EXERCISE DETAILS: Beginning at the line that contains "you can not", reproduce the entries below exactly, ending with the line that contains "Infernally Yours". Omit each picture.

Transcribed page contents:
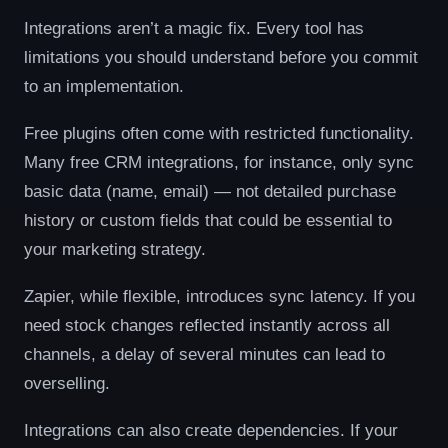
Integrations aren’t a magic fix. Every tool has
limitations you should understand before you commit
to an implementation.
Free plugins often come with restricted functionality.
Many free CRM integrations, for instance, only sync
basic data (name, email) — not detailed purchase
history or custom fields that could be essential to
your marketing strategy.
Zapier, while flexible, introduces sync latency. If you
need stock changes reflected instantly across all
channels, a delay of several minutes can lead to
overselling.
Integrations can also create dependencies. If your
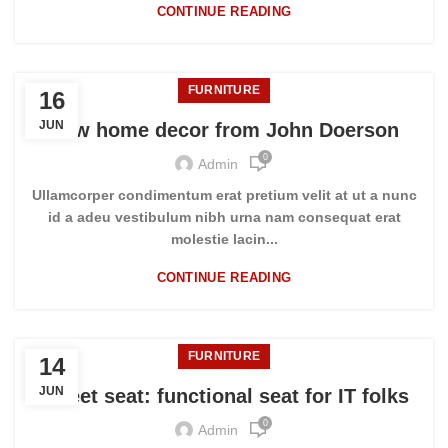
CONTINUE READING
FURNITURE
16
JUN
New home decor from John Doerson
0
Admin
Ullamcorper condimentum erat pretium velit at ut a nunc
id a adeu vestibulum nibh urna nam consequat erat
molestie lacin...
CONTINUE READING
FURNITURE
14
JUN
Sweet seat: functional seat for IT folks
0
Admin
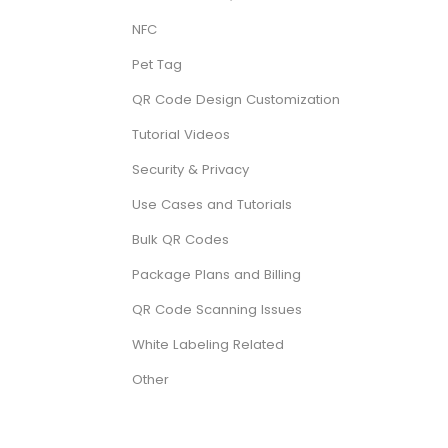
NFC
Pet Tag
QR Code Design Customization
Tutorial Videos
Security & Privacy
Use Cases and Tutorials
Bulk QR Codes
Package Plans and Billing
QR Code Scanning Issues
White Labeling Related
Other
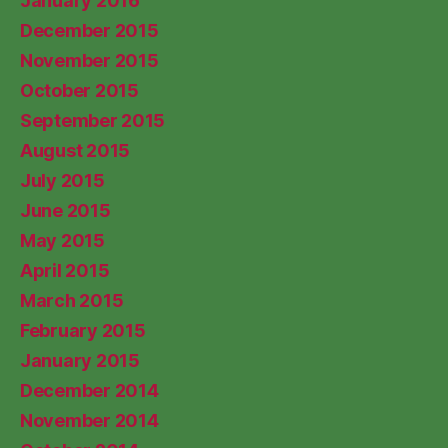
January 2016
December 2015
November 2015
October 2015
September 2015
August 2015
July 2015
June 2015
May 2015
April 2015
March 2015
February 2015
January 2015
December 2014
November 2014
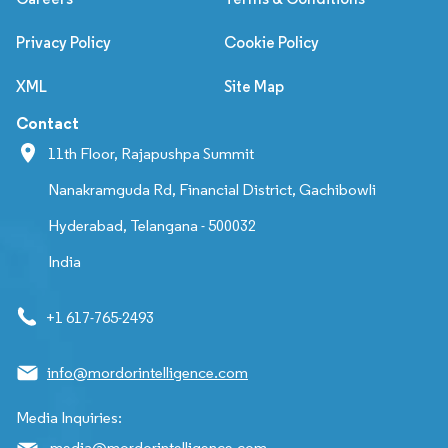
Privacy Policy
Cookie Policy
XML
Site Map
Contact
11th Floor, Rajapushpa Summit
Nanakramguda Rd, Financial District, Gachibowli
Hyderabad, Telangana - 500032
India
+1 617-765-2493
info@mordorintelligence.com
Media Inquiries:
media@mordorintelligence.com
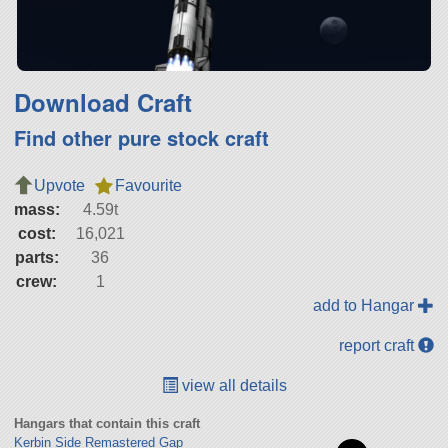
Download Craft
Find other pure stock craft
Upvote
Favourite
mass:
4.59t
cost:
16,021
parts:
36
crew:
1
add to Hangar
report craft
view all details
Hangars that contain this craft
Kerbin Side Remastered Gap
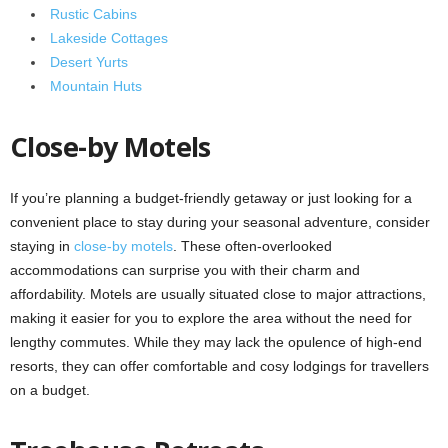
Rustic Cabins
Lakeside Cottages
Desert Yurts
Mountain Huts
Close-by Motels
If you’re planning a budget-friendly getaway or just looking for a
convenient place to stay during your seasonal adventure, consider
staying in
close-by motels
. These often-overlooked
accommodations can surprise you with their charm and
affordability. Motels are usually situated close to major attractions,
making it easier for you to explore the area without the need for
lengthy commutes. While they may lack the opulence of high-end
resorts, they can offer comfortable and cosy lodgings for travellers
on a budget.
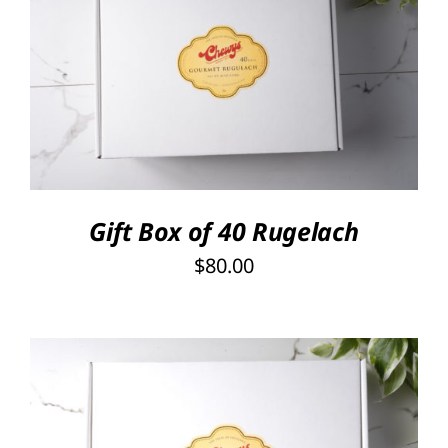
SELECT OPTIONS
/
DETAILS
Gift Box of 40 Rugelach
$
80.00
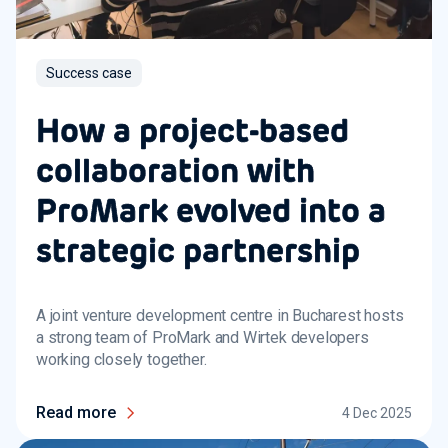
Success case
How a project-based
collaboration with
ProMark evolved into a
strategic partnership
A joint venture development centre in Bucharest hosts
a strong team of ProMark and Wirtek developers
working closely together.
Read more
4 Dec 2025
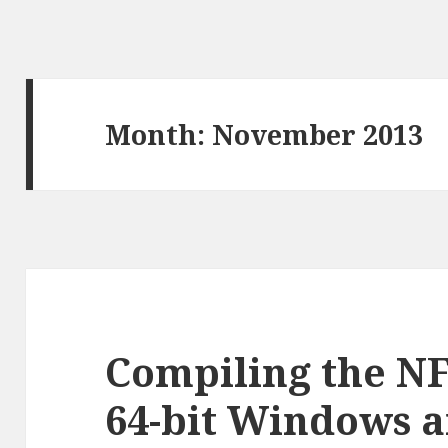
Month:
November 2013
Compiling the NF
64-bit Windows a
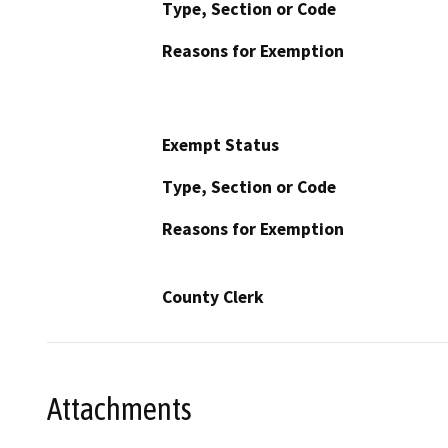
Type, Section or Code
Reasons for Exemption
Exempt Status
Type, Section or Code
Reasons for Exemption
County Clerk
Attachments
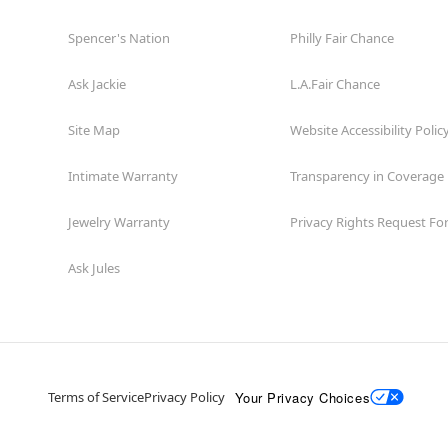
Spencer's Nation
Philly Fair Chance
Ask Jackie
L.A.Fair Chance
Site Map
Website Accessibility Polic
Intimate Warranty
Transparency in Coverage
Jewelry Warranty
Privacy Rights Request F
Ask Jules
Your Privacy Choices
Terms of Service
Privacy Policy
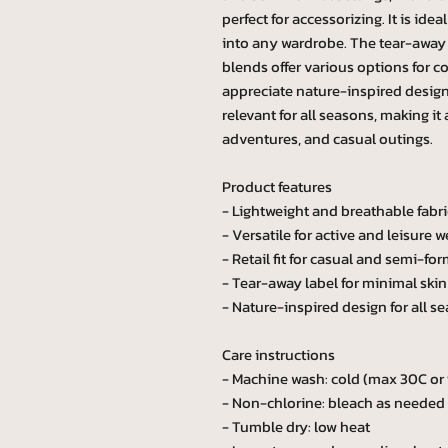
perfect for accessorizing. It is idea
into any wardrobe. The tear-away l
blends offer various options for c
appreciate nature-inspired designs
relevant for all seasons, making it
adventures, and casual outings.
Product features
- Lightweight and breathable fabri
- Versatile for active and leisure w
- Retail fit for casual and semi-for
- Tear-away label for minimal skin 
- Nature-inspired design for all s
Care instructions
- Machine wash: cold (max 30C or
- Non-chlorine: bleach as needed
- Tumble dry: low heat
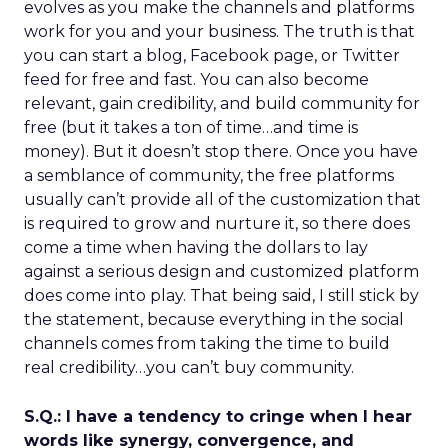
evolves as you make the channels and platforms
work for you and your business. The truth is that
you can start a blog, Facebook page, or Twitter
feed for free and fast. You can also become
relevant, gain credibility, and build community for
free (but it takes a ton of time…and time is
money). But it doesn’t stop there. Once you have
a semblance of community, the free platforms
usually can’t provide all of the customization that
is required to grow and nurture it, so there does
come a time when having the dollars to lay
against a serious design and customized platform
does come into play. That being said, I still stick by
the statement, because everything in the social
channels comes from taking the time to build
real credibility…you can’t buy community.
S.Q.: I have a tendency to cringe when I hear
words like synergy, convergence, and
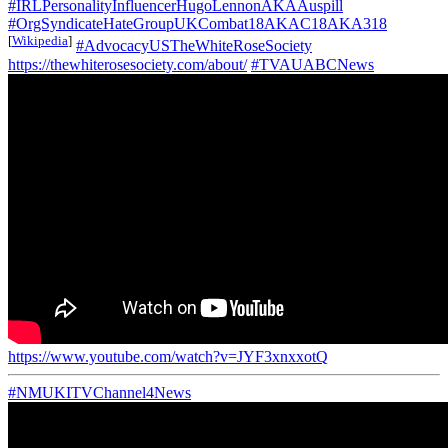
#IRLPersonalityInfluencerHugoLennonAKAAuspill
#OrgSyndicateHateGroupUKCombat18AKAC18AKA318
[
Wikipedia
]
#AdvocacyUSTheWhiteRoseSociety
https://thewhiterosesociety.com/about/
#TVAUABCNews
https://www.youtube.com/watch?v=JYF3xnxxotQ
#NMUKITVChannel4News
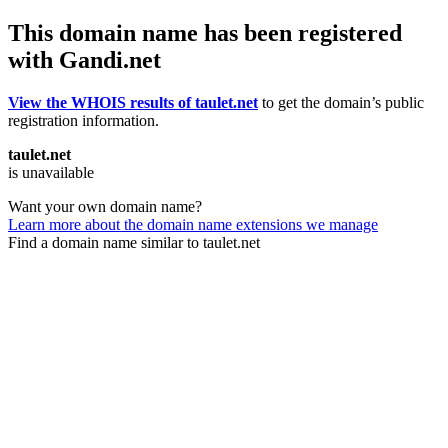
This domain name has been registered
with Gandi.net
View the WHOIS results of taulet.net
to get the domain’s public
registration information.
taulet.net
is unavailable
Want your own domain name?
Learn more about the domain name extensions we manage
Find a domain name similar to taulet.net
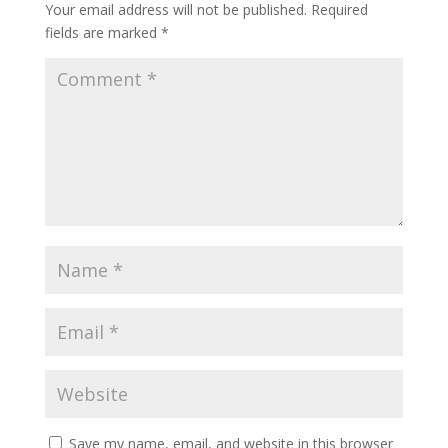
Your email address will not be published.
Required
fields are marked
*
Save my name, email, and website in this browser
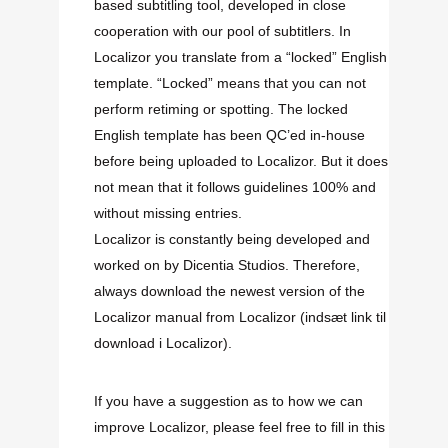
based subtitling tool, developed in close
cooperation with our pool of subtitlers. In
Localizor you translate from a “locked” English
template. “Locked” means that you can not
perform retiming or spotting. The locked
English template has been QC’ed in-house
before being uploaded to Localizor. But it does
not mean that it follows guidelines 100% and
without missing entries.
Localizor is constantly being developed and
worked on by Dicentia Studios. Therefore,
always download the newest version of the
Localizor manual from Localizor
(indsæt link til
download i Localizor)
.
If you have a suggestion as to how we can
improve Localizor, please feel free to fill in this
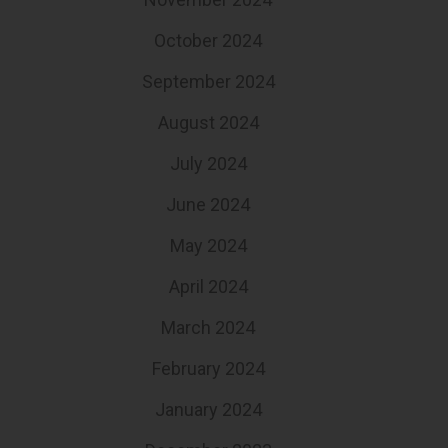
October 2024
September 2024
August 2024
July 2024
June 2024
May 2024
April 2024
March 2024
February 2024
January 2024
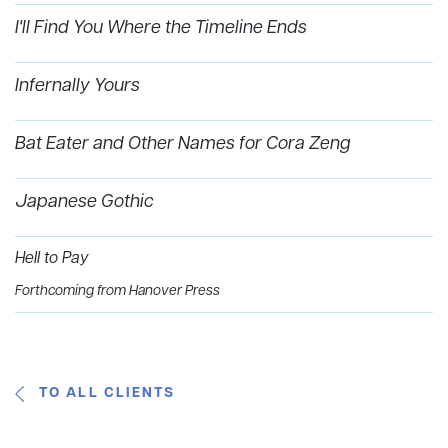
I'll Find You Where the Timeline Ends
Infernally Yours
Bat Eater and Other Names for Cora Zeng
Japanese Gothic
Hell to Pay
Forthcoming from Hanover Press
TO ALL CLIENTS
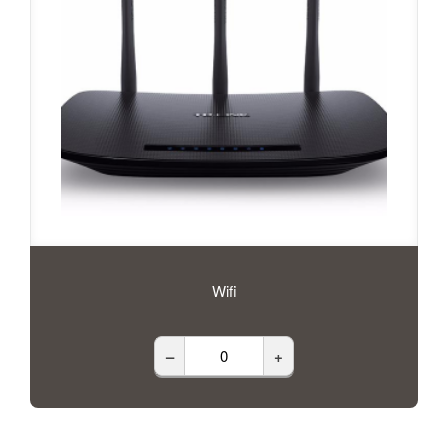
Wifi
–
+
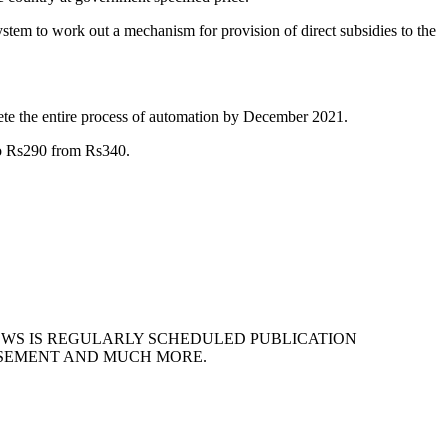
stem to work out a mechanism for provision of direct subsidies to the
ete the entire process of automation by December 2021.
to Rs290 from Rs340.
EWS IS REGULARLY SCHEDULED PUBLICATION
ISEMENT AND MUCH MORE.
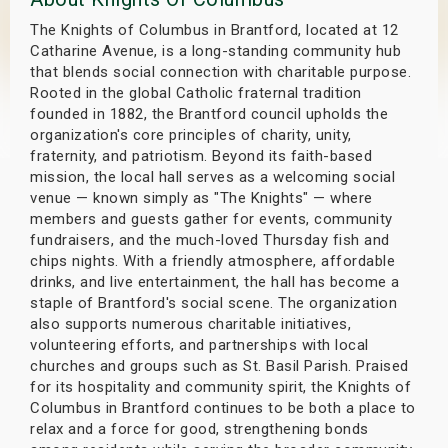
s
The Knights of Columbus in Brantford, located at 12
Catharine Avenue, is a long-standing community hub
bute Shows
that blends social connection with charitable purpose.
Rooted in the global Catholic fraternal tradition
founded in 1882, the Brantford council upholds the
organization's core principles of charity, unity,
fraternity, and patriotism. Beyond its faith-based
mission, the local hall serves as a welcoming social
venue — known simply as "The Knights" — where
members and guests gather for events, community
fundraisers, and the much-loved Thursday fish and
chips nights. With a friendly atmosphere, affordable
drinks, and live entertainment, the hall has become a
staple of Brantford's social scene. The organization
also supports numerous charitable initiatives,
volunteering efforts, and partnerships with local
churches and groups such as St. Basil Parish. Praised
for its hospitality and community spirit, the Knights of
Columbus in Brantford continues to be both a place to
relax and a force for good, strengthening bonds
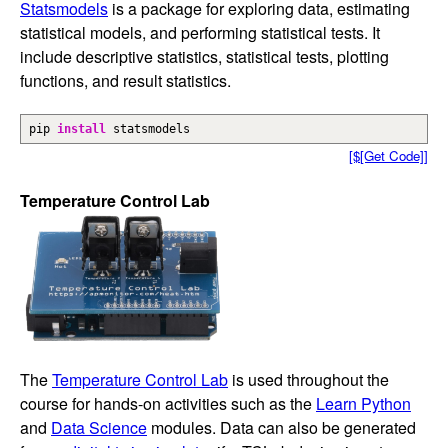
Statsmodels
is a package for exploring data, estimating
statistical models, and performing statistical tests. It
include descriptive statistics, statistical tests, plotting
functions, and result statistics.
pip
install
statsmodels
[$[Get Code]]
Temperature Control Lab
The
Temperature Control Lab
is used throughout the
course for hands-on activities such as the
Learn Python
and
Data Science
modules. Data can also be generated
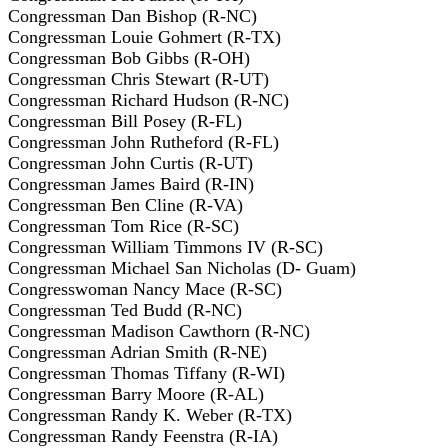
Congressman Dan Bishop (R-NC)
Congressman Louie Gohmert (R-TX)
Congressman Bob Gibbs (R-OH)
Congressman Chris Stewart (R-UT)
Congressman Richard Hudson (R-NC)
Congressman Bill Posey (R-FL)
Congressman John Rutheford (R-FL)
Congressman John Curtis (R-UT)
Congressman James Baird (R-IN)
Congressman Ben Cline (R-VA)
Congressman Tom Rice (R-SC)
Congressman William Timmons IV (R-SC)
Congressman Michael San Nicholas (D- Guam)
Congresswoman Nancy Mace (R-SC)
Congressman Ted Budd (R-NC)
Congressman Madison Cawthorn (R-NC)
Congressman Adrian Smith (R-NE)
Congressman Thomas Tiffany (R-WI)
Congressman Barry Moore (R-AL)
Congressman Randy K. Weber (R-TX)
Congressman Randy Feenstra (R-IA)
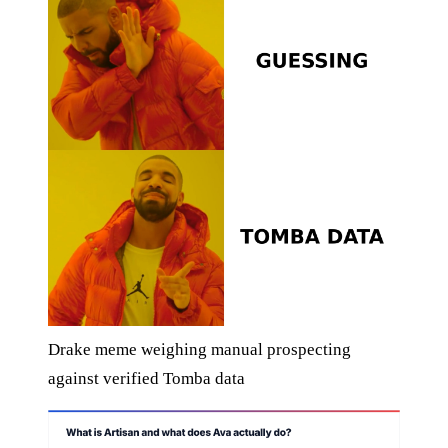
Drake meme weighing manual prospecting
against verified Tomba data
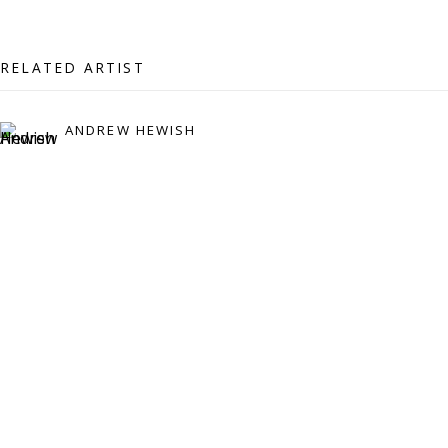
07971172715
Vivienne Roberts Art Consultants Ltd
RELATED ARTIST
Company number:
08371117
VAT registration number: 451 3
1
81 21
ANDREW HEWISH
AMP regis
tration number: XSML00000194986.
CONTACT
Enquiries:
Please enquire to receive images of more artworks
than shown.
info@viviennerobertsprojects.com
+44 (0) 7971 172 715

FINISHED EXERCISE:
template. “Locked” means that you can not
perform retiming or spotting. The locked
English template has been QC’ed in-house
before being uploaded to Localizor. But it does
not mean that it follows guidelines 100% and
without missing entries.
Localizor is constantly being developed and
worked on by Dicentia Studios. Therefore,
always download the newest version of the
Localizor manual from Localizor
(indsæt link til
download i Localizor)
.
If you have a suggestion as to how we can
improve Localizor, please feel free to fill in this
October 2024
September 2024
August 2024
July 2024
June 2024
May 2024
April 2024
March 2024
February 2024
January 2024
I'll Find You Where the Timeline Ends
Infernally Yours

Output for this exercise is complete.